Tired yet living. Dragging one’s matter to meet the clock only to rest for another day of exploitation. Sisyphus willed himself to be. Hesitant to abandon the labor he only knew. Afraid to step up as the world is not promising as it is. Tied to his ideologies turning to illusions. Yet, in want to feel the novelty, even the sting of euphoria.

Appears, functions, delivers, and executes. Made new associations with bodies soon to deteriorate. Jived with the pretentious wannabees and sincere servants. Cannot even become the negative to the obvious static that needs contradicting as the boulder simply keeps rolling down as it reaches the peak.
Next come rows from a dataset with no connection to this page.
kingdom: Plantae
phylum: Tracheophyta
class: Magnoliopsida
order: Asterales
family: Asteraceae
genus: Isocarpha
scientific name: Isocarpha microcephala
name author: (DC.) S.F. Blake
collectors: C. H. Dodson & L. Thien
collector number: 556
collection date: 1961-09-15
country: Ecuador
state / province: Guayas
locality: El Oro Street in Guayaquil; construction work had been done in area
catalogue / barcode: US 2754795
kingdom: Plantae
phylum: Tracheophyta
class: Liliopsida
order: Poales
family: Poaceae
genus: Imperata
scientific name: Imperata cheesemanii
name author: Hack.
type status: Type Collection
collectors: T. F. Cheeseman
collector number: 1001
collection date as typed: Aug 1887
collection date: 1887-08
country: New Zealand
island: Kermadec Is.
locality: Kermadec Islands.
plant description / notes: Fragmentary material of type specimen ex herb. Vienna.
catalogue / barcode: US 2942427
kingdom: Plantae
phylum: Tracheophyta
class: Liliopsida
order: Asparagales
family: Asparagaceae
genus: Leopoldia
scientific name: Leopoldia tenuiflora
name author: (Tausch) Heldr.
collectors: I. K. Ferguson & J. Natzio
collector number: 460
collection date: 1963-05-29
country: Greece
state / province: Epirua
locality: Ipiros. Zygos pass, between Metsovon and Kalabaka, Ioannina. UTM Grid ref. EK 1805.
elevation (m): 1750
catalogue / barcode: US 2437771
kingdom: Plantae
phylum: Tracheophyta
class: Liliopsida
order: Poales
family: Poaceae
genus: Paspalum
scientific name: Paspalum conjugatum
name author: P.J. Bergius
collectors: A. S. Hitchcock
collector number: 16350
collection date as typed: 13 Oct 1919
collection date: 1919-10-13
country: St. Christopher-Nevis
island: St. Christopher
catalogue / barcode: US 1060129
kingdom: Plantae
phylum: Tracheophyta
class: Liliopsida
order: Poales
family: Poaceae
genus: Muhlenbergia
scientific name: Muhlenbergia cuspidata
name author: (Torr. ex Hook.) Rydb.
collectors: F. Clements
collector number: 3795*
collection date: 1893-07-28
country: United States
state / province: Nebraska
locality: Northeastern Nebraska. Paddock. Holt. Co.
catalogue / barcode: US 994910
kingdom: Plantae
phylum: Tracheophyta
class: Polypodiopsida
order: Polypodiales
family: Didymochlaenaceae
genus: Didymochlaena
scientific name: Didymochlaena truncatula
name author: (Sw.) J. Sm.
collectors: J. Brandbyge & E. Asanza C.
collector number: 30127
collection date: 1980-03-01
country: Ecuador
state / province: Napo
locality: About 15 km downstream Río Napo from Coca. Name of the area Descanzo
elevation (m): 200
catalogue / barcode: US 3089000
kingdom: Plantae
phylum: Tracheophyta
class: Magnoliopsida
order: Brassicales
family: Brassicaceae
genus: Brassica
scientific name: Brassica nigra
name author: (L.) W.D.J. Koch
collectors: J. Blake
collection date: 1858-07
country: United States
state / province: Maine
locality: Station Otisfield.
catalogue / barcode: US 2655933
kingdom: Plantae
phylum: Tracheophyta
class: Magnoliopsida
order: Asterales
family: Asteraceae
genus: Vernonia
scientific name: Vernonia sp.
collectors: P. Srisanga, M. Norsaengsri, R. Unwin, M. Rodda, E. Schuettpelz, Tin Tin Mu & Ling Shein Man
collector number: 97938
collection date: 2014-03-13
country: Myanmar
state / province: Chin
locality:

Bound in a cycle losing sense. Bound to motion without will. Freedom turns to farce as it dissolves within this broken machinery. In the beginning, resistance is strong against being a cog. Now, the machine dehumanizes, stripping awe, novelty, and will as actions no longer bring fruit as the machine cuts them by the bud.

Momentarily allow me to prevent straightforwardness of my language. Bare tongue has given no new thought and maybe these allusions will as I try to scrape from the bottom of my existence for that first kindle.